_The problem:_ Can you render the material below as a Markdown table with the columns "Row" and "Line", one row per line, leaving out blank lines and picture lines?

_Source information:_
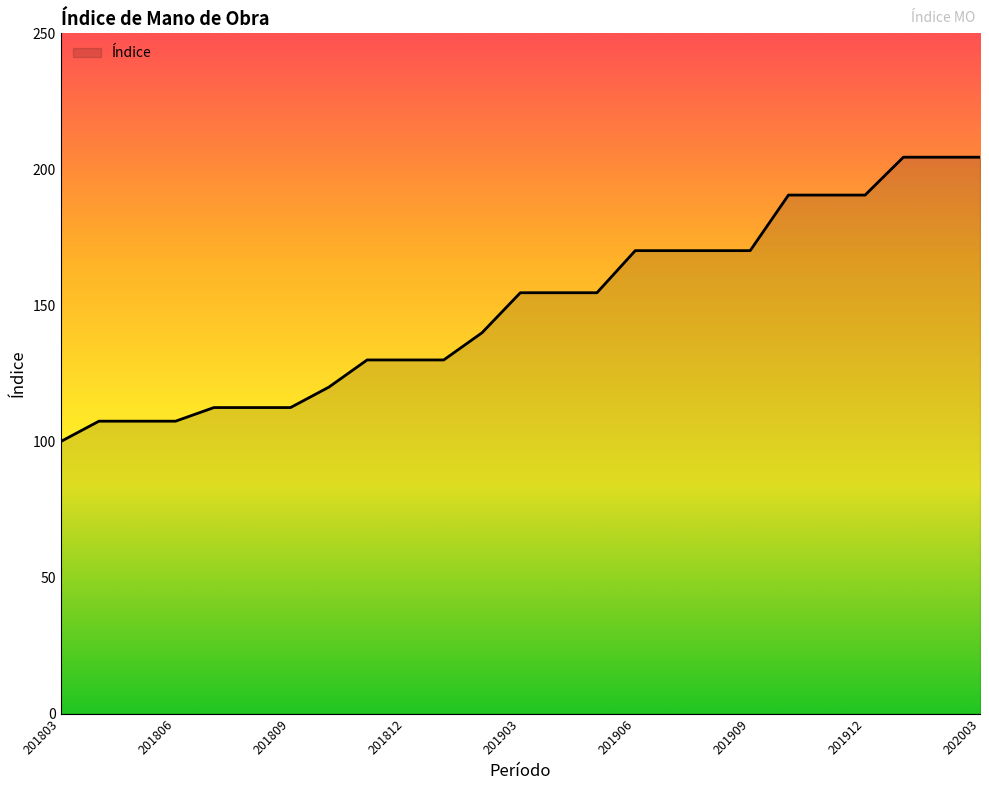

What is the greatest value displayed?

204.5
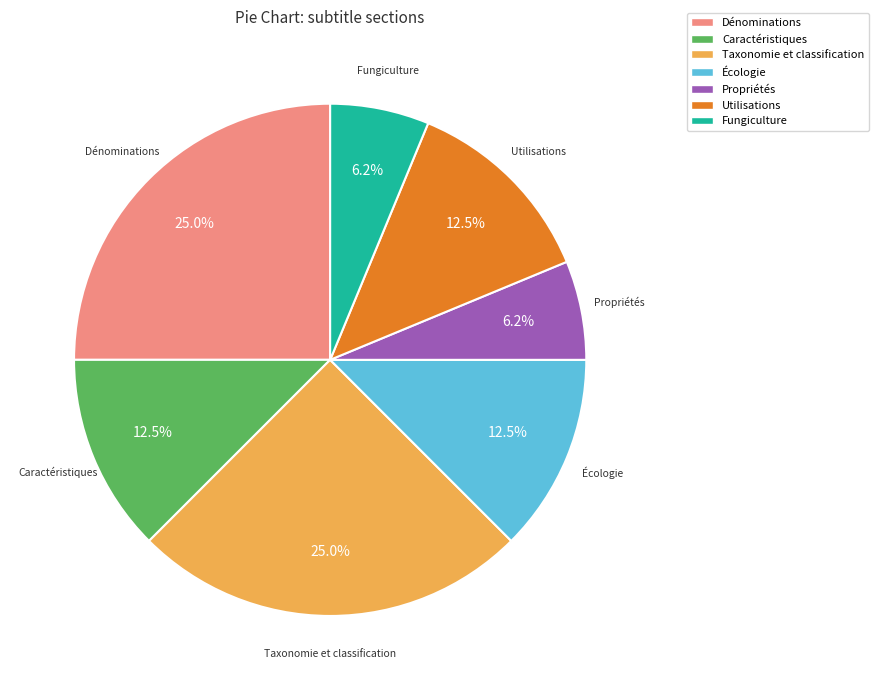

The Dénominations slice represents 38% of the pie. True or false?

False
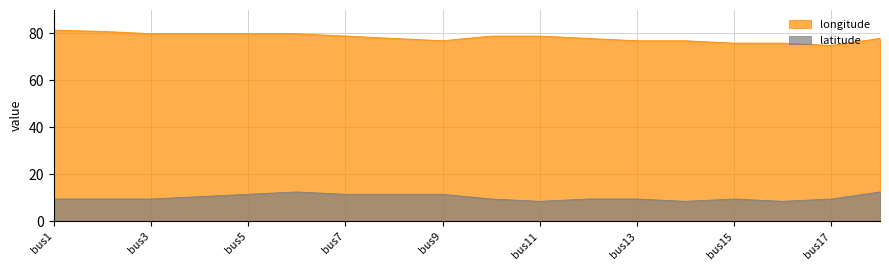

Rank the categories by longitude value from lowest to highest.

bus17, bus15, bus16, bus9, bus13, bus14, bus8, bus12, bus18, bus7, bus10, bus11, bus3, bus4, bus5, bus6, bus2, bus1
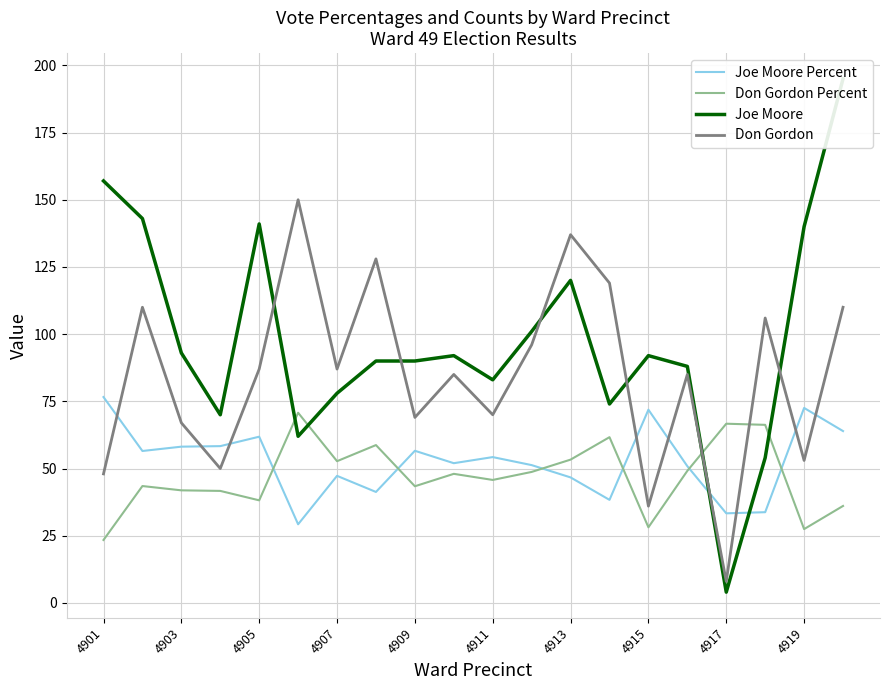

How many interior local valleys does the Joe Moore Percent series have?

6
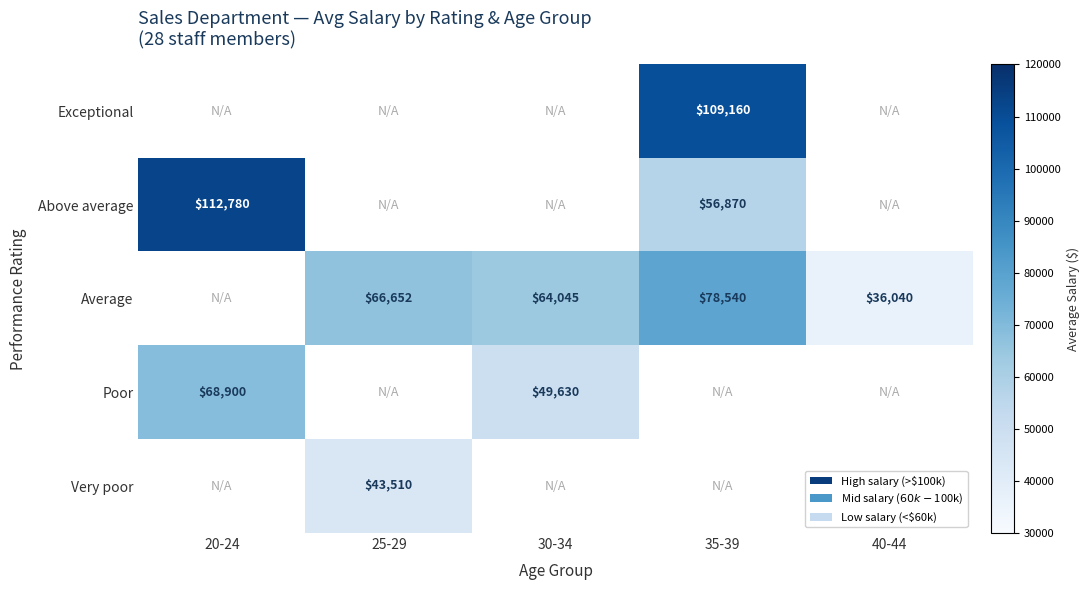

What is the sum of the Average values at 40-44 and 25-29?

102692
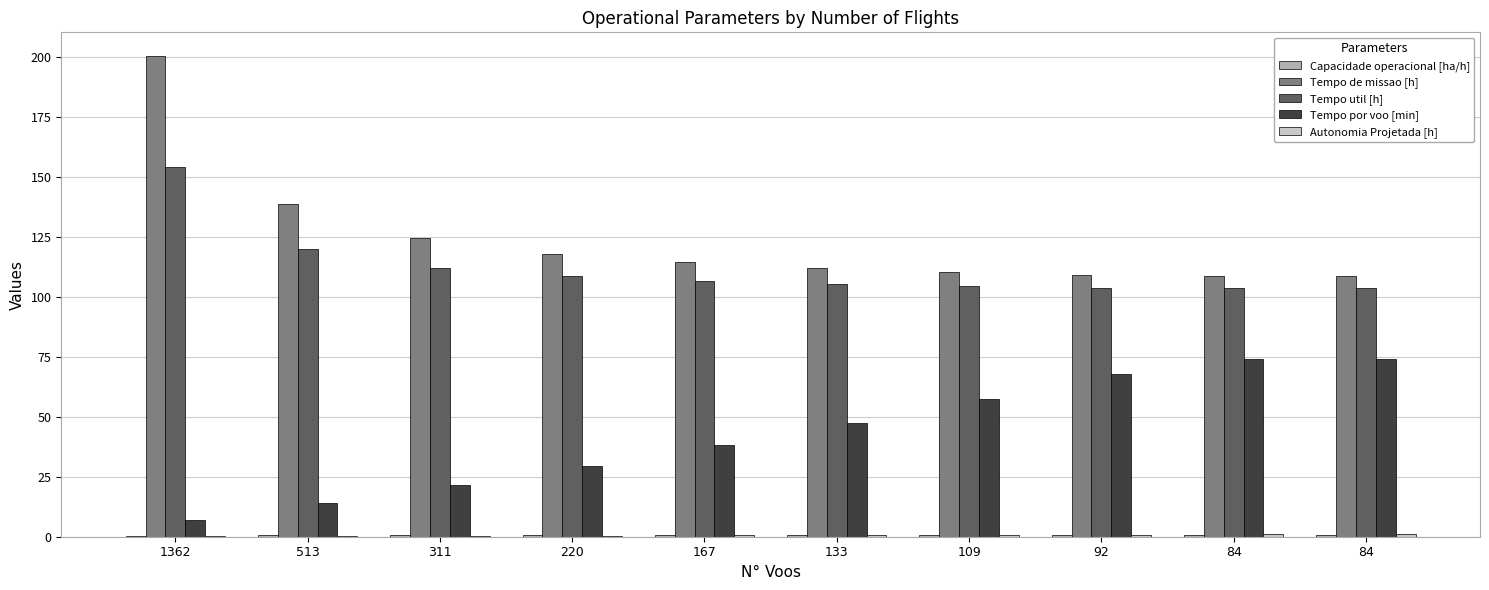

How many values in the Tempo de missao [h] series exceed 114?

5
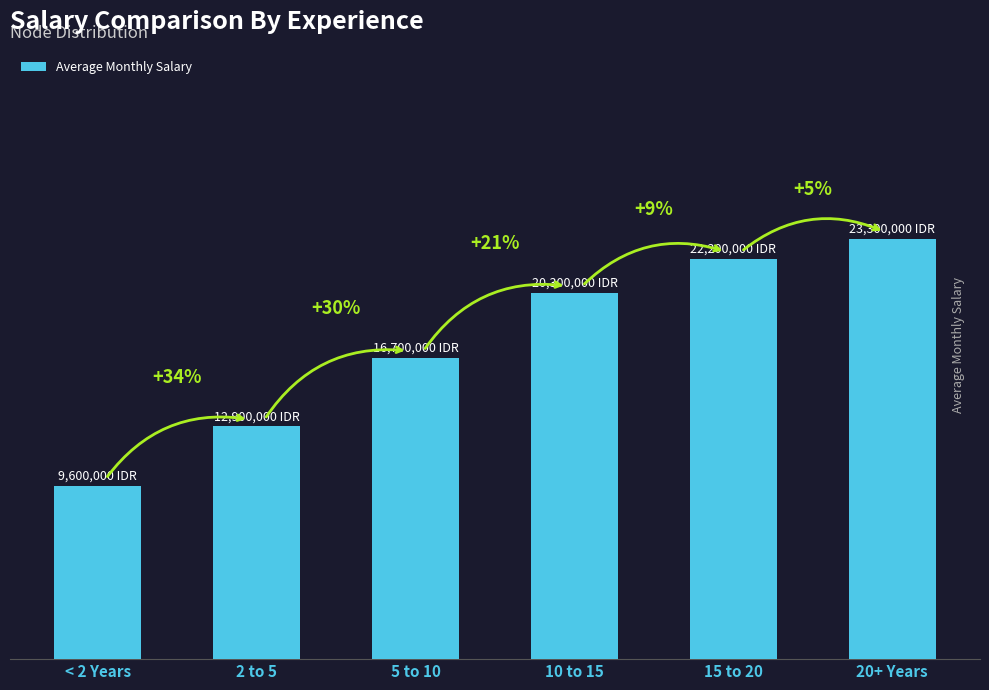

Are the bars grouped side by side (vs. stacked)?

No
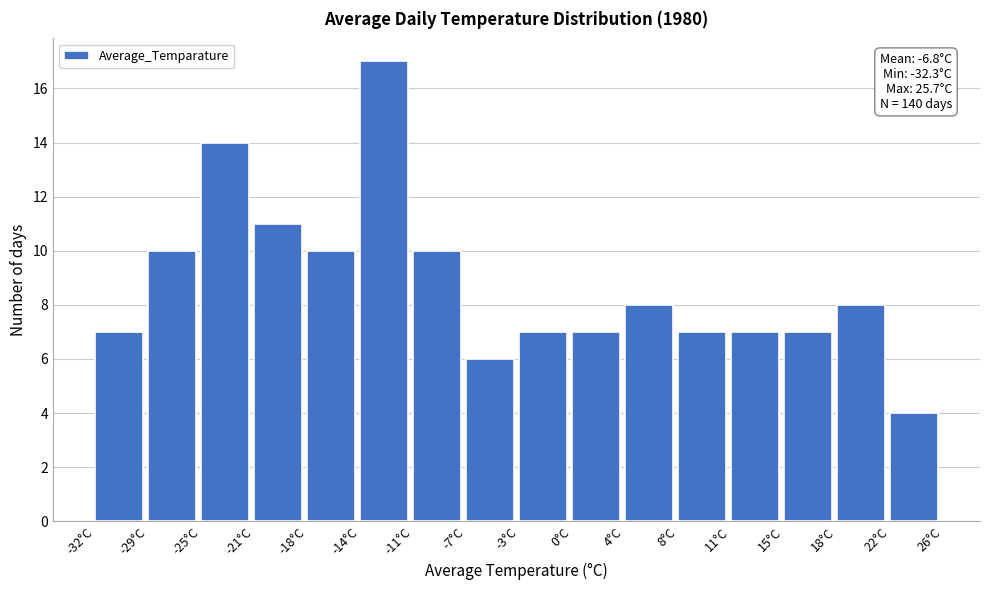

Over which range of the x-axis is the bar tallest?

-14.0 to -10.5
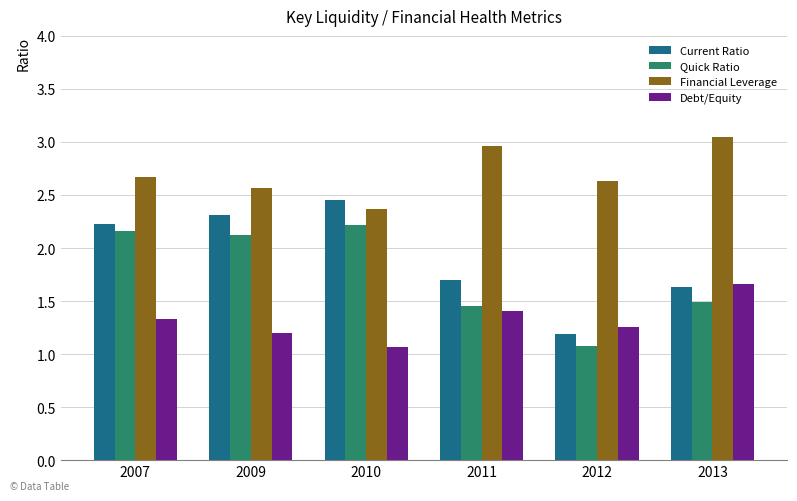

At which label does Current Ratio first exceed 2?

2007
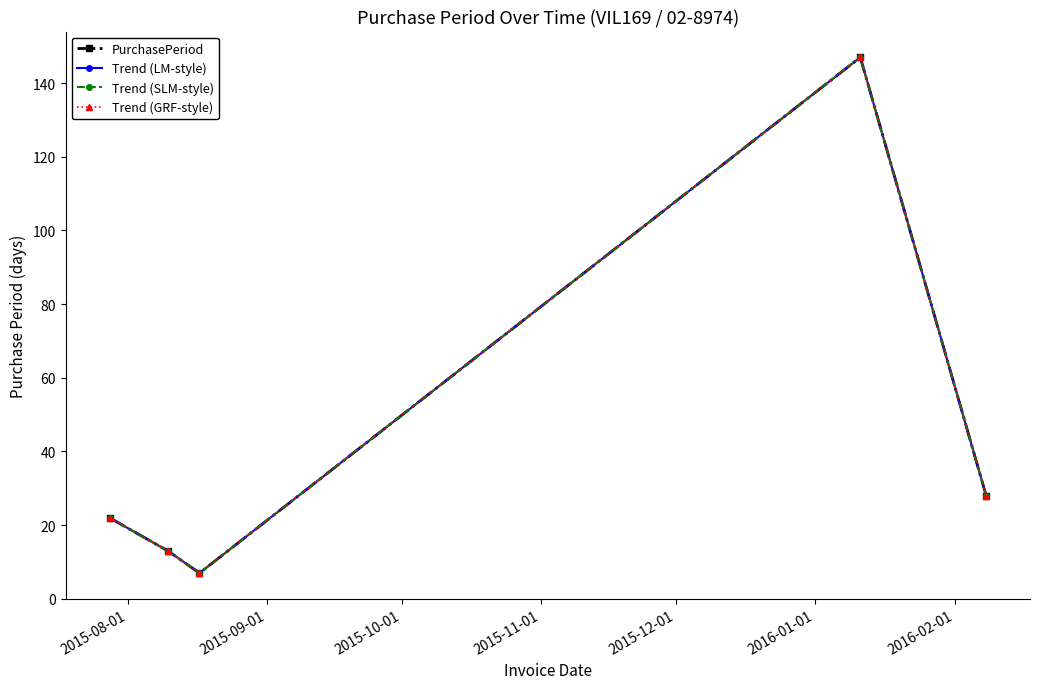

What is the difference between the maximum and minimum values in the Trend (LM-style) series?

140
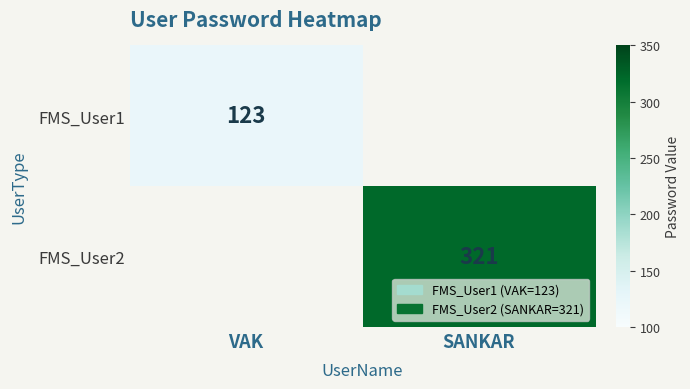

Between VAK and SANKAR, which is larger?

VAK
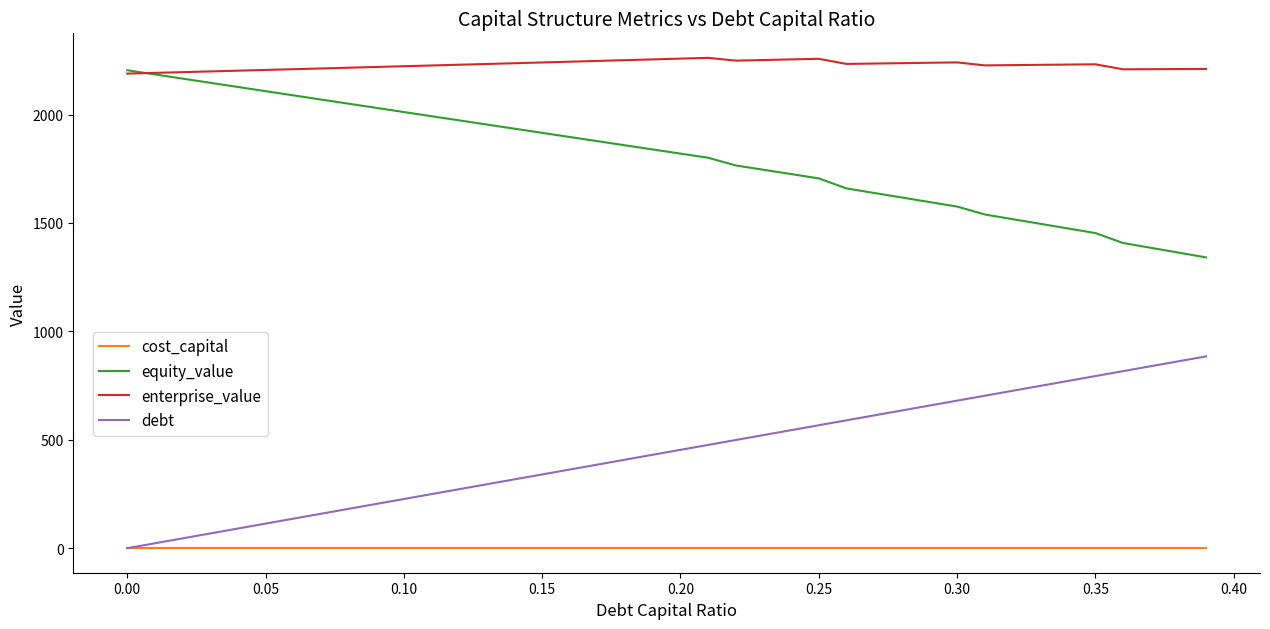

Which series has the largest total across all categories?

enterprise_value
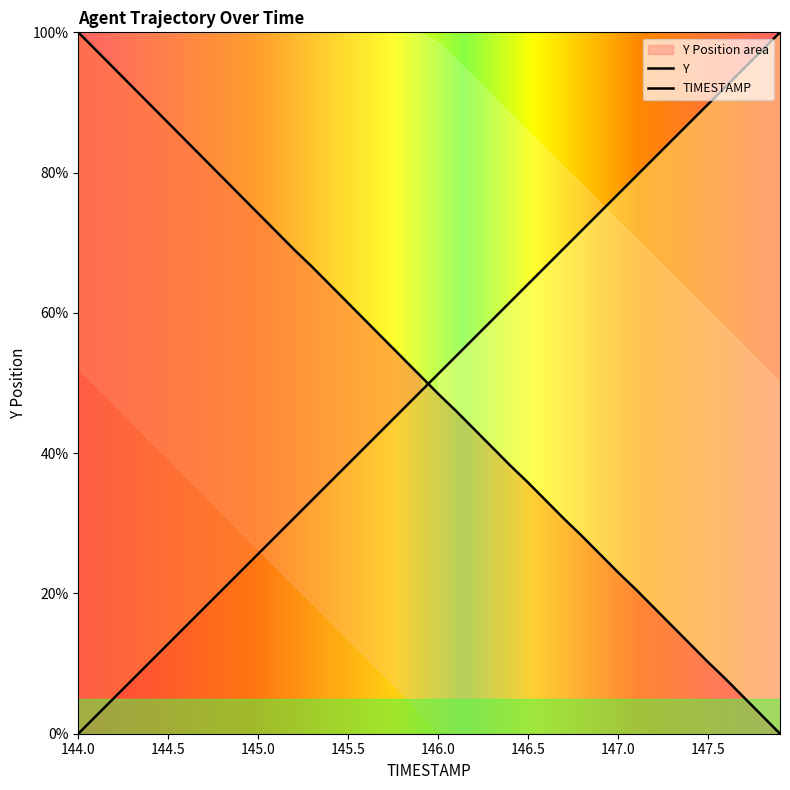

At which category does the chart reach its minimum across all series?

144.0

_Solution to this problem:_
| Row | Line |
|---|---|
| 1 | What is the greatest value displayed? |
| 2 | 204.5 |
| 3 | The Dénominations slice represents 38% of the pie. True or false? |
| 4 | False |
| 5 | Rank the categories by longitude value from lowest to highest. |
| 6 | bus17, bus15, bus16, bus9, bus13, bus14, bus8, bus12, bus18, bus7, bus10, bus11, bus3, bus4, bus5, bus6, bus2, bus1 |
| 7 | How many interior local valleys does the Joe Moore Percent series have? |
| 8 | 6 |
| 9 | What is the sum of the Average values at 40-44 and 25-29? |
| 10 | 102692 |
| 11 | How many values in the Tempo de missao [h] series exceed 114? |
| 12 | 5 |
| 13 | Are the bars grouped side by side (vs. stacked)? |
| 14 | No |
| 15 | Over which range of the x-axis is the bar tallest? |
| 16 | -14.0 to -10.5 |
| 17 | At which label does Current Ratio first exceed 2? |
| 18 | 2007 |
| 19 | What is the difference between the maximum and minimum values in the Trend (LM-style) series? |
| 20 | 140 |
| 21 | Between VAK and SANKAR, which is larger? |
| 22 | VAK |
| 23 | Which series has the largest total across all categories? |
| 24 | enterprise_value |
| 25 | At which category does the chart reach its minimum across all series? |
| 26 | 144.0 |